Why Hair Loss Treatment Is Overpriced
Denser · February 10, 2026
The Markup Problem
Walk into any telehealth hair loss company's website and you will find finasteride priced at $30-75 per month, often bundled into proprietary-sounding formulations. The reality? Generic finasteride costs pharmacies approximately $0.10-0.30 per tablet to source. That means a monthly supply costing $3-9 at wholesale is being sold to consumers at a 5-25x markup. The same pattern applies to minoxidil, where a year's supply can be manufactured for under $20 but retails for $180-480 through branded channels.
How Companies Justify the Price
Telehealth hair loss companies use several tactics to justify inflated pricing. Custom compounding creates the illusion of a proprietary formula — combining finasteride and minoxidil into a single topical application, for example — even though using them separately is equally effective and far cheaper. Subscription models with sleek packaging and branding create perceived value that obscures the actual drug cost. And the consultation fees, often rolled into the subscription price, are for brief questionnaire-based reviews, not comprehensive medical evaluations.
The Pharmacy Arbitrage
One of the most effective ways to reduce costs is to use a standard pharmacy rather than the telehealth company's bundled fulfillment. A prescription for generic finasteride 1mg filled at a local pharmacy with a GoodRx coupon typically costs $8-15 for a 90-day supply. Generic minoxidil 5% solution is available over the counter for $15-25 for a 3-month supply at most retailers. Combined, an effective hair loss regimen can cost under $15 per month — a fraction of what most branded services charge.

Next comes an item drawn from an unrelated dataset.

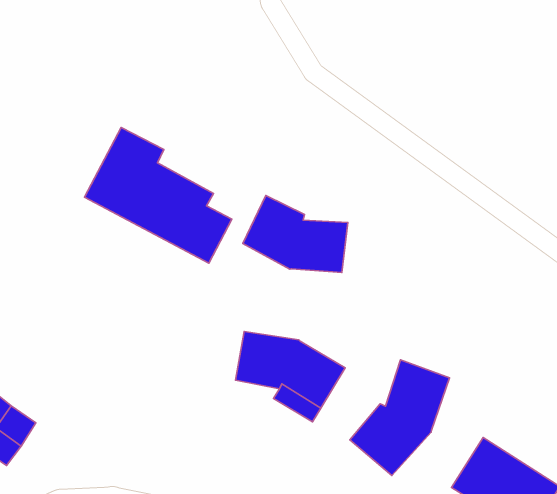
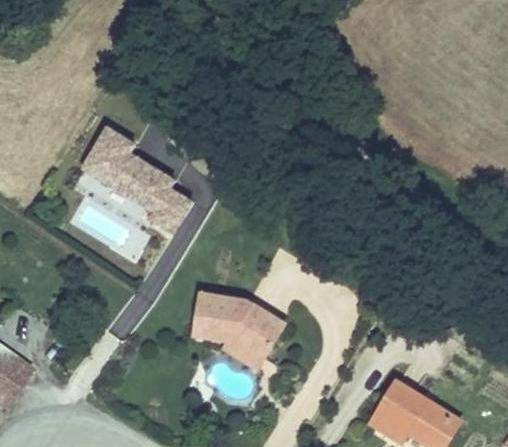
building: [243,195,348,272] -> none
building: [350,360,449,475] -> none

What You Are Actually Paying For
To be fair, telehealth companies do provide genuine services: physician consultation, treatment monitoring, and convenient delivery. But these services do not justify the 5-10x markup over generic medication costs. At Denser, we believe you should know exactly what you are paying for. Our pricing reflects a fair margin on genuine medication costs plus transparent consultation fees — no hidden markups, no proprietary mystique around commodity generics.
The Bottom Line
Hair loss treatment does not need to be expensive. The active ingredients are well-understood, widely available, and inexpensive to produce. When evaluating any hair loss service, ask yourself: am I paying for the medication, or am I paying for the marketing? Informed consumers can access the same evidence-based treatments at a fraction of the cost by understanding the economics behind the industry.